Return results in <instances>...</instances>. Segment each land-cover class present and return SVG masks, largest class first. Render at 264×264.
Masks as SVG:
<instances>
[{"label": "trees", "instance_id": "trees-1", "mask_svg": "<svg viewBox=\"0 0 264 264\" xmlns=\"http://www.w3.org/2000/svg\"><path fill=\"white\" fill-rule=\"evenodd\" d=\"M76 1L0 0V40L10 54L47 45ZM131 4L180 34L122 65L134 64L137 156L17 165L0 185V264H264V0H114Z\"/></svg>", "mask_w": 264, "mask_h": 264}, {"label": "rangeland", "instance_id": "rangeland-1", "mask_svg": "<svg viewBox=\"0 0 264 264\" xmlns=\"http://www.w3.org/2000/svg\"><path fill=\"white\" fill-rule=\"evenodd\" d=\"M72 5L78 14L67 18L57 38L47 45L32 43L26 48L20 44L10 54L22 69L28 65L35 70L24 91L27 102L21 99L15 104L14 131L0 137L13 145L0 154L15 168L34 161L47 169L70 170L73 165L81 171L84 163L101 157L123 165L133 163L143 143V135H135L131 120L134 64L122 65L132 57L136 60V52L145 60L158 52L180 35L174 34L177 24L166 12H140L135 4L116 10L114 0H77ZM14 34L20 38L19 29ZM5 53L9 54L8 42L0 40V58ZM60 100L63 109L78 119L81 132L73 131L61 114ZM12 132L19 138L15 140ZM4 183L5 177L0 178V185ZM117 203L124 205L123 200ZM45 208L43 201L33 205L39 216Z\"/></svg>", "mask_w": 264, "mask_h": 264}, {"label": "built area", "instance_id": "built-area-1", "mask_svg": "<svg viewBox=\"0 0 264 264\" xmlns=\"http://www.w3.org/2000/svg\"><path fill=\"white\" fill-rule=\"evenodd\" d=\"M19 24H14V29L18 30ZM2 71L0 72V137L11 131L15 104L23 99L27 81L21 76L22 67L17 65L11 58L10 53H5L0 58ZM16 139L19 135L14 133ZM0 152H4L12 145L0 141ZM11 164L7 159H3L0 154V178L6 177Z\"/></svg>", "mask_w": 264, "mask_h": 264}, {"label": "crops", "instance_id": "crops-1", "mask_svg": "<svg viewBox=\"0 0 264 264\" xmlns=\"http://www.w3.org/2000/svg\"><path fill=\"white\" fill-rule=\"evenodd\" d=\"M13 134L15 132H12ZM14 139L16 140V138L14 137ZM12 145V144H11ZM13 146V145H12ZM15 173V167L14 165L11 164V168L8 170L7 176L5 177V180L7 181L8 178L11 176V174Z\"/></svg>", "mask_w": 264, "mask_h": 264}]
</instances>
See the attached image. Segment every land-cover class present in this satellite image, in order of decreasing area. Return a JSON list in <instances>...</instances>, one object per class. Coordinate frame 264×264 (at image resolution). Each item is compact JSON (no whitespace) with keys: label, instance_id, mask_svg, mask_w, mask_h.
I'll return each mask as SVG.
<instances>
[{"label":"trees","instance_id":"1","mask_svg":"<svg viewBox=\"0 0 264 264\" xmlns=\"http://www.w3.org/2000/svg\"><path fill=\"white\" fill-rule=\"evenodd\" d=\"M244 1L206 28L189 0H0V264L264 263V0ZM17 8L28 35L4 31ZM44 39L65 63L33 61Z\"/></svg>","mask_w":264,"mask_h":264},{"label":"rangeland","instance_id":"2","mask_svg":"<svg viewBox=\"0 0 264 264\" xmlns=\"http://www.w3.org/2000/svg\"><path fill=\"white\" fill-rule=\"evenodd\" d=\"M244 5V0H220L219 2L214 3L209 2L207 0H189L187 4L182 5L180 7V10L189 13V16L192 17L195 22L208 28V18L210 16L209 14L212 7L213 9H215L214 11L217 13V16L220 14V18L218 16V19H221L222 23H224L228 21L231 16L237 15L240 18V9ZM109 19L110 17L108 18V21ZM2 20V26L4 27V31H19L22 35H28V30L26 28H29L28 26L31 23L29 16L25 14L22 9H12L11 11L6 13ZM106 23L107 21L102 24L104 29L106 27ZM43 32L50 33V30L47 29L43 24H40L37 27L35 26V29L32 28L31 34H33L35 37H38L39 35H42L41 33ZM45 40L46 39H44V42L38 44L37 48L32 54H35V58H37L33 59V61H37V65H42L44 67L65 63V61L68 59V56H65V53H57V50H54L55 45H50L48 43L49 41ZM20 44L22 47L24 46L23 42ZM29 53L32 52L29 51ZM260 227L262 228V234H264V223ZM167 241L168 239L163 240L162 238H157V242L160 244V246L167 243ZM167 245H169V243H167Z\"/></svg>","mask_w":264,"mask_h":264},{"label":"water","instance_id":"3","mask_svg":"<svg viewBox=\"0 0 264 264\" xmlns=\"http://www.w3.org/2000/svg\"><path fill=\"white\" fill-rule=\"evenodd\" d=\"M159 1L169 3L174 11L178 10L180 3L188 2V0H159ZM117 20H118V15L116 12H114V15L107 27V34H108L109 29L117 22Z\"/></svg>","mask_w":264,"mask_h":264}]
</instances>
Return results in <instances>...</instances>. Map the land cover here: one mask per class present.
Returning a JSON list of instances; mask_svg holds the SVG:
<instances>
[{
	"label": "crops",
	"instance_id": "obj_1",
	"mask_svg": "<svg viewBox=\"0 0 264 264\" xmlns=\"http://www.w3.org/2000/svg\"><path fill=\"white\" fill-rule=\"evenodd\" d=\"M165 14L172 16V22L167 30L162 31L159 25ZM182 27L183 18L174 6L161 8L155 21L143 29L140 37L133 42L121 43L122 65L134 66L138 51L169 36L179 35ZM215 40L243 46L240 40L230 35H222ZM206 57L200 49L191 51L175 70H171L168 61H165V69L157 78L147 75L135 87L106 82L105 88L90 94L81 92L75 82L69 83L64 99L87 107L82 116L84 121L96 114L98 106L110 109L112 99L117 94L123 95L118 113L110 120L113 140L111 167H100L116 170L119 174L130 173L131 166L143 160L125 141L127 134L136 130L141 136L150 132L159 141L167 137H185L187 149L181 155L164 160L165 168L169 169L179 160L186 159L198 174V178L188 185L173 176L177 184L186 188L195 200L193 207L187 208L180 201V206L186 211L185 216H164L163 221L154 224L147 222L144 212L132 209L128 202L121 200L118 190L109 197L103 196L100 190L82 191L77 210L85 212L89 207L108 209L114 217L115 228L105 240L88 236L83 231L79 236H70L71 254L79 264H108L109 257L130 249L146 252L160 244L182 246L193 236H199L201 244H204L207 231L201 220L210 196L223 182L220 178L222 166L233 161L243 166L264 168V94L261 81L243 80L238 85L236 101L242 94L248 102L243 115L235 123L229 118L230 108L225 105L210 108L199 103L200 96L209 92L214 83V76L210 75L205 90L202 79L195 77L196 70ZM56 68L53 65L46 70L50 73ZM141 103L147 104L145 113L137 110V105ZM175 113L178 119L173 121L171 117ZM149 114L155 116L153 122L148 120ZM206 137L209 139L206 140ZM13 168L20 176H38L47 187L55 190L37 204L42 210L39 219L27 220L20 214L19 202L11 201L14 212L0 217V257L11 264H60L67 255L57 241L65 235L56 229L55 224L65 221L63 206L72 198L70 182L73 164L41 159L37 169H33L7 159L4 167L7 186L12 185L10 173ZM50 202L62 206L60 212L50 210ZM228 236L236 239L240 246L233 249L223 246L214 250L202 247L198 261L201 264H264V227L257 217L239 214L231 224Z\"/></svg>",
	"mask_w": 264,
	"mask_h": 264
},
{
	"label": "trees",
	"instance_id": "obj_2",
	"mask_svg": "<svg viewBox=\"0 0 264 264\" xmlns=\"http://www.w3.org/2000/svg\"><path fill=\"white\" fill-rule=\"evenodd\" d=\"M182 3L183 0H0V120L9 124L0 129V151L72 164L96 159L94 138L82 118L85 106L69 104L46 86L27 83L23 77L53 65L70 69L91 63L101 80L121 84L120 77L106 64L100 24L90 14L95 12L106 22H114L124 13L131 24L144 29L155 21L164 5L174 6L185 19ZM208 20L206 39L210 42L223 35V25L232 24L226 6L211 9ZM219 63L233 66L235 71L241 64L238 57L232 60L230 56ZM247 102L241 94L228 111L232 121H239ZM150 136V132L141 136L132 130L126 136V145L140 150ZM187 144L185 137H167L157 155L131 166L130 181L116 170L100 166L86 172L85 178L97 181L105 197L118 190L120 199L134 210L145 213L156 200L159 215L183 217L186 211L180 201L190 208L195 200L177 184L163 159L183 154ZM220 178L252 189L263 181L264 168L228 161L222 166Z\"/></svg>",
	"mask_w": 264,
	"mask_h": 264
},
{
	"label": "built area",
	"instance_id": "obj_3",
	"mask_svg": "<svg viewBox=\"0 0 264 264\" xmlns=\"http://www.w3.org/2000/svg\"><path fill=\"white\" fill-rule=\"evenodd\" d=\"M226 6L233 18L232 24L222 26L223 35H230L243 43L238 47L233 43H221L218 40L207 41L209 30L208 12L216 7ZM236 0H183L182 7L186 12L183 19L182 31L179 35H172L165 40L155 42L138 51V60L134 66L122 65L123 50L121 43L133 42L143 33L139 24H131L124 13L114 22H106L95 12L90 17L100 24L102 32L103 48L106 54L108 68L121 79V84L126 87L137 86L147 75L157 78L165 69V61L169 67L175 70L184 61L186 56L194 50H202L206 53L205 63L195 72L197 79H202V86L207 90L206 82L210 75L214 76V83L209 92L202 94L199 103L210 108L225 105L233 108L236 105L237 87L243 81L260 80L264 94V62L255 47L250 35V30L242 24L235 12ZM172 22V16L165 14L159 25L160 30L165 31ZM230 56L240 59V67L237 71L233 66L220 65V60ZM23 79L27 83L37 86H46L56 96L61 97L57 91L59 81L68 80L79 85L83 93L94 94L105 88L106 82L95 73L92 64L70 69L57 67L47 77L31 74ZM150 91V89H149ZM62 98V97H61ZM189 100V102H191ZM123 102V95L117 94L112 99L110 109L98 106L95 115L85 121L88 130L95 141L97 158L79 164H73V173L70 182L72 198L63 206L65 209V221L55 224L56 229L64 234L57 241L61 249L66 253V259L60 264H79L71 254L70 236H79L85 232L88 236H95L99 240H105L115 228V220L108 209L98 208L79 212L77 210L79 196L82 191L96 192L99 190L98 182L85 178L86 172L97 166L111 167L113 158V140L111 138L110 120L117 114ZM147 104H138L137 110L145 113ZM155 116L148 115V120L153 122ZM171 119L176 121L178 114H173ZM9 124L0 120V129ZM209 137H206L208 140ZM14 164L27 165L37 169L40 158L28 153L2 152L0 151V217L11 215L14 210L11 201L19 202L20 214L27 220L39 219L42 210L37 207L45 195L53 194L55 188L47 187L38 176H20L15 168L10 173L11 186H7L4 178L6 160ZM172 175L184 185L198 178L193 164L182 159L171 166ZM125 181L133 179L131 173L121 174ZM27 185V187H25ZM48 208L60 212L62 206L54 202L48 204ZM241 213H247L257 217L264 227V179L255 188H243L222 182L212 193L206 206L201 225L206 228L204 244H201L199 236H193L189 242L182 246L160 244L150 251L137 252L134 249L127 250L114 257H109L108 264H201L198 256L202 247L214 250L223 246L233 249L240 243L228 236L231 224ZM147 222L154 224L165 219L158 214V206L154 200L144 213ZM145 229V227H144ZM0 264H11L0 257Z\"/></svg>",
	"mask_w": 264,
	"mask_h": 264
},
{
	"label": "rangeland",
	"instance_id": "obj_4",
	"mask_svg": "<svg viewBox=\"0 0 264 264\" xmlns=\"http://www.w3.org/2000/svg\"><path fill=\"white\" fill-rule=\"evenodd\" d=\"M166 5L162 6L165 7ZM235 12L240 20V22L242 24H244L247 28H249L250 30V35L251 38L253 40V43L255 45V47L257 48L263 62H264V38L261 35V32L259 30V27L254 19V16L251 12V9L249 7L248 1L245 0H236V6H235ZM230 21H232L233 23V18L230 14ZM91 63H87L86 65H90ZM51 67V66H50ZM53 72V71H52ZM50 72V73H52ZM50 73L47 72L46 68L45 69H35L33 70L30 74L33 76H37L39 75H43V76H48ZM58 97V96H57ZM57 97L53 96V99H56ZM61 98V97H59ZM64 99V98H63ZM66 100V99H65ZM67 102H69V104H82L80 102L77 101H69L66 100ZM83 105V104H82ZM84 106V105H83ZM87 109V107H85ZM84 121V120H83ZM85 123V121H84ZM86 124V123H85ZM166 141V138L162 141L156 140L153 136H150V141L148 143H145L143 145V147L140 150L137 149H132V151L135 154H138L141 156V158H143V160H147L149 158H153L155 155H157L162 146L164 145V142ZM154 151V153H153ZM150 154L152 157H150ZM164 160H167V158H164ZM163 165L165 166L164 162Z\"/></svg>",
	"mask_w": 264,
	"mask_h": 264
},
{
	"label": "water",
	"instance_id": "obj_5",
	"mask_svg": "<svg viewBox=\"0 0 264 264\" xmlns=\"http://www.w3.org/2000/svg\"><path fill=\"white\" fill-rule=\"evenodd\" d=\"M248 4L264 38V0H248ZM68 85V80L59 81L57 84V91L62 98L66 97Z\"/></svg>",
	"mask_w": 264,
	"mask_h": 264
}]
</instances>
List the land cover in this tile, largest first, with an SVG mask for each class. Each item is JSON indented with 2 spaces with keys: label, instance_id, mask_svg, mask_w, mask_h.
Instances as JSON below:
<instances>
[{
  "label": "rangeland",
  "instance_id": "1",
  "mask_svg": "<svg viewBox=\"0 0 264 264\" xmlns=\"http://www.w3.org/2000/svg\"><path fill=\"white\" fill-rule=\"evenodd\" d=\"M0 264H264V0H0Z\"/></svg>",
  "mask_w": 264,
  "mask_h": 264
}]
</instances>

• **WRITTEN TASK**:
Show each line of the material above that contains the word "this".

• **RESPONSE BELOW**:
See the attached image. Segment every land-cover class present in this satellite image, in order of decreasing area. Return a JSON list in <instances>...</instances>, one object per class. Coordinate frame 264×264 (at image resolution). Each item is compact JSON (no whitespace) with keys: label, instance_id, mask_svg, mask_w, mask_h.
List the land cover in this tile, largest first, with an SVG mask for each class. Each item is JSON indented with 2 spaces with keys: label, instance_id, mask_svg, mask_w, mask_h.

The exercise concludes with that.